Hier wird im Untersuchungsbericht mehrfach das Starten der APU genannt, was zeitgleich mit dem Aktivieren der RAT erfolgte. Ok, hier war der Tank auch nicht leer.
Für mich zumindest ein dritter Grund, nicht von einem APU-Autostart unter den gegebenen Umstände auszugehen.
4. Die oben genannten Treibstoffmangel-Notlandungen, insbesondere Gimli und Air Transat sind ein Paradebeispiel dafür, dass Piloten eben doch vollkommen von komplettem Triebwerksausfall und den sich daraus entwickelnden Konsequenzen überrascht werden können. Die ersten paar Minuten stehen für hektisches (Notfall-)Checklisten-Abarbeiten und verzweifelte Versuche die Flugkontrolle wieder zu erlangen. Da sind unnötige zusätzliche Meldungen und Alarme im MFD störend und könnten sogar gefährlich werden - weil sie Zeit kosten.

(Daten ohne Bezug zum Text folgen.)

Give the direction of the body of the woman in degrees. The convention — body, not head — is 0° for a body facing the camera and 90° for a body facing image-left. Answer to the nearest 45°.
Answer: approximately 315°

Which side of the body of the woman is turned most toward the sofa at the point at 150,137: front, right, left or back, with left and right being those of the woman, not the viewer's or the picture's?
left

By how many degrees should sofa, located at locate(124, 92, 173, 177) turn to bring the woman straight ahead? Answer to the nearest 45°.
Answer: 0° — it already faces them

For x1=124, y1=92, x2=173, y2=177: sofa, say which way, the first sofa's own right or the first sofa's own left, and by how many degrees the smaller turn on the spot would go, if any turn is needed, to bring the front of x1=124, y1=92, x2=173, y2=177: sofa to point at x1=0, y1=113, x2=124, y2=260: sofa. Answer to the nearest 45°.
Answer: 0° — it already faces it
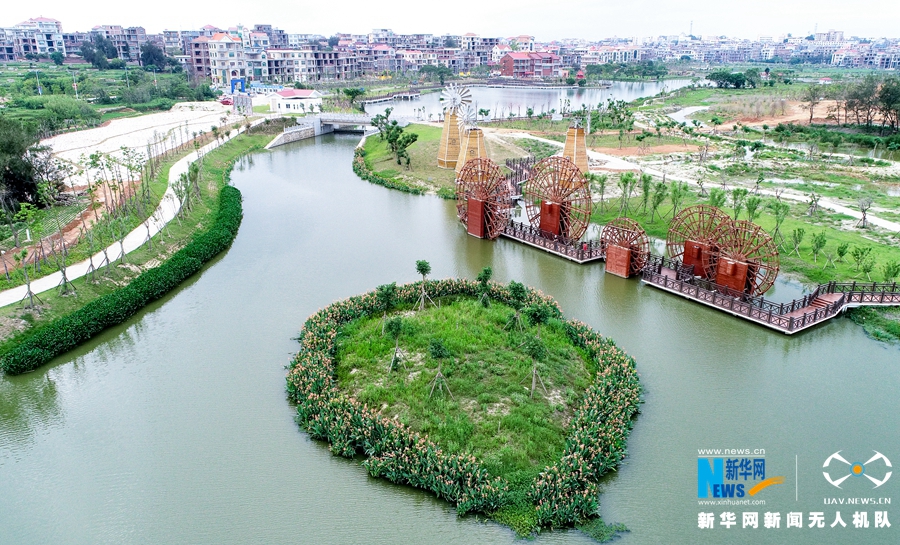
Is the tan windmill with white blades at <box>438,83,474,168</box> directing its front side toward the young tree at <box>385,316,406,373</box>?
yes

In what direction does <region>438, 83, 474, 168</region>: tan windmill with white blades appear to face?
toward the camera

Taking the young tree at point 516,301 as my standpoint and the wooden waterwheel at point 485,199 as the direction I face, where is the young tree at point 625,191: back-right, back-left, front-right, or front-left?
front-right

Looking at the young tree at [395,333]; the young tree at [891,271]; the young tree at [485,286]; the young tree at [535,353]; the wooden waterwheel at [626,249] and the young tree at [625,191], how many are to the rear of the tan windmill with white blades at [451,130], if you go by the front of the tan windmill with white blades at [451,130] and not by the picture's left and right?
0

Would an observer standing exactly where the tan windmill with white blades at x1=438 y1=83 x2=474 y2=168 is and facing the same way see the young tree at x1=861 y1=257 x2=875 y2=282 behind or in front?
in front

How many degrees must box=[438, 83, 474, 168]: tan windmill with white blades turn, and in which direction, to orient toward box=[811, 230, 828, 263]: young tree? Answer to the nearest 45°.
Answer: approximately 45° to its left

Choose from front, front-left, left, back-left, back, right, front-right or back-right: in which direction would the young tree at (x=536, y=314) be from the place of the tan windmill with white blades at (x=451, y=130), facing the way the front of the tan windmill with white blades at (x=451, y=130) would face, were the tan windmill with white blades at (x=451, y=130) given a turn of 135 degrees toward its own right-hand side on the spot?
back-left

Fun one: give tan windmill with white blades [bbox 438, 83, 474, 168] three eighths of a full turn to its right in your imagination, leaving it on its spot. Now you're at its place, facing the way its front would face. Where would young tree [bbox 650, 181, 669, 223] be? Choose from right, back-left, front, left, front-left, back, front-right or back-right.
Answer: back

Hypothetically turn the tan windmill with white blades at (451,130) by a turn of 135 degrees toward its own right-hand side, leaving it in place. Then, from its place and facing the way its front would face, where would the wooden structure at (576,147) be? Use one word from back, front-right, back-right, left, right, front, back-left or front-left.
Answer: back

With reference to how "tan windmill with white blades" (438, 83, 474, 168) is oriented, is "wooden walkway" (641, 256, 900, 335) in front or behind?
in front

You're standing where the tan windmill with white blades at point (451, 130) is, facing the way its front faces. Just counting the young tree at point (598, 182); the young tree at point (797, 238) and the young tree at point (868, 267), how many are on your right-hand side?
0

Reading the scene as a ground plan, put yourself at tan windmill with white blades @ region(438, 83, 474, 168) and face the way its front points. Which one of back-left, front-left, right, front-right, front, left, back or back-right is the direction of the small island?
front

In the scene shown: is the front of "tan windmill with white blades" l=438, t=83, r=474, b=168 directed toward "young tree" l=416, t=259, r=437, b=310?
yes

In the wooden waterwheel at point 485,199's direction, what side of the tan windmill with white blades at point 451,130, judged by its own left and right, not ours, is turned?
front

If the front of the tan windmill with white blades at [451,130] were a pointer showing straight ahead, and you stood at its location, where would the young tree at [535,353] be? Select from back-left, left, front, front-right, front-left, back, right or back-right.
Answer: front

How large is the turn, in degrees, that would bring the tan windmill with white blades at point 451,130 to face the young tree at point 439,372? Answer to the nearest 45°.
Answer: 0° — it already faces it
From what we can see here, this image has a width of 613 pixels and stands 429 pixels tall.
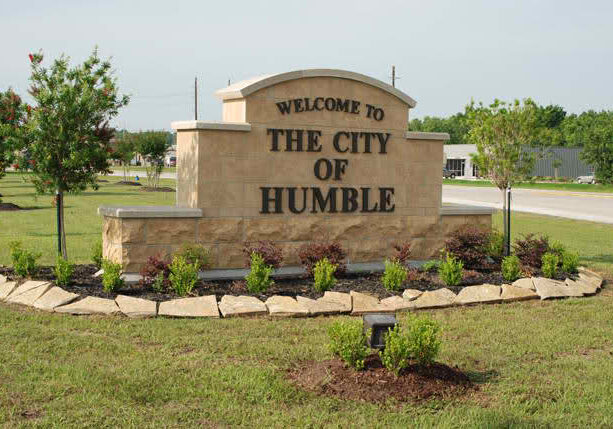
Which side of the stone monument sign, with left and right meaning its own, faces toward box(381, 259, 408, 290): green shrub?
front

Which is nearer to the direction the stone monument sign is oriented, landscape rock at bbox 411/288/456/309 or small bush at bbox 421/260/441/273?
the landscape rock

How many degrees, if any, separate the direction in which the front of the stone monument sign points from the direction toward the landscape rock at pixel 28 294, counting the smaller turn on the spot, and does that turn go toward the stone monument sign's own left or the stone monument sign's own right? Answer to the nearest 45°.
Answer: approximately 90° to the stone monument sign's own right

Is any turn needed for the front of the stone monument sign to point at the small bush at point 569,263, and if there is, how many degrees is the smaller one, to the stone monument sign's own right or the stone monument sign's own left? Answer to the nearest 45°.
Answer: approximately 45° to the stone monument sign's own left

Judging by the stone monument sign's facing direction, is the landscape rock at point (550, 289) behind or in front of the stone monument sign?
in front

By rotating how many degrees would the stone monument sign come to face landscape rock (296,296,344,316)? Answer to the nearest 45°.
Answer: approximately 45° to its right

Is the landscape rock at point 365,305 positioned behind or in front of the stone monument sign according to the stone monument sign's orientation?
in front

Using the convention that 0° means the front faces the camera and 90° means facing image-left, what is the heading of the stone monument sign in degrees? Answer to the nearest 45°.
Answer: approximately 315°

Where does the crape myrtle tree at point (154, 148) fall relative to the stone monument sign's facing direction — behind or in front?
behind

Für mich der vierte Grund, die APU nicht zu starten.
Das sind natürlich keine 'Belege', sondern auch nur eine Meinung (und dann noch Boeing-widersprechend...), aber der gegenteilige Beleg fehlt mir genauso.

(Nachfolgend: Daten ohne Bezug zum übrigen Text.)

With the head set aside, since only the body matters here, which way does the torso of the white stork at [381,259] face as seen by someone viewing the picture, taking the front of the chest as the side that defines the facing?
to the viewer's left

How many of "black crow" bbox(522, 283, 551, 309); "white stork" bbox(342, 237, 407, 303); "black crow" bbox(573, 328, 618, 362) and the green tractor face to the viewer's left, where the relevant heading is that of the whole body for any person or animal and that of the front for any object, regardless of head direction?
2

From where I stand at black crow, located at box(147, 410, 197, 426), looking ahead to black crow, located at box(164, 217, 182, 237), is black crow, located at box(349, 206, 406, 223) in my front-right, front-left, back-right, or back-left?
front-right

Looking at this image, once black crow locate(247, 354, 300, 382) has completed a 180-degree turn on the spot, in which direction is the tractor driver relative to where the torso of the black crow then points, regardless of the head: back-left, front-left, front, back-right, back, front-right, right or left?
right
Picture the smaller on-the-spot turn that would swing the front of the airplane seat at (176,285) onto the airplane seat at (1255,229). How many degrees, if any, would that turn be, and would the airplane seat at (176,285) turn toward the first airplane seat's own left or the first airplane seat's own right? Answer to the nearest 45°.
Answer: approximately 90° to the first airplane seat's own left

Ach so: die Triebwerke könnten die IDG's durchaus im Windmilling-Betrieb dazu bringen, Strom auf die AC-Busse zu legen. Unklar ist dabei allerdings, welche Mindest-Umdrehungszahlen N1, N2 erforderlich sind und über welchen Zeitraum diese Drehzahl mindestens gegeben sein muss. Möglicherweise würde ein Sinkflug, der 280 kTAS erreicht, die Elektrik über die IDG's wieder zum Leben erwecken - das ist aber wie gesagt auch nur eine Vermutung.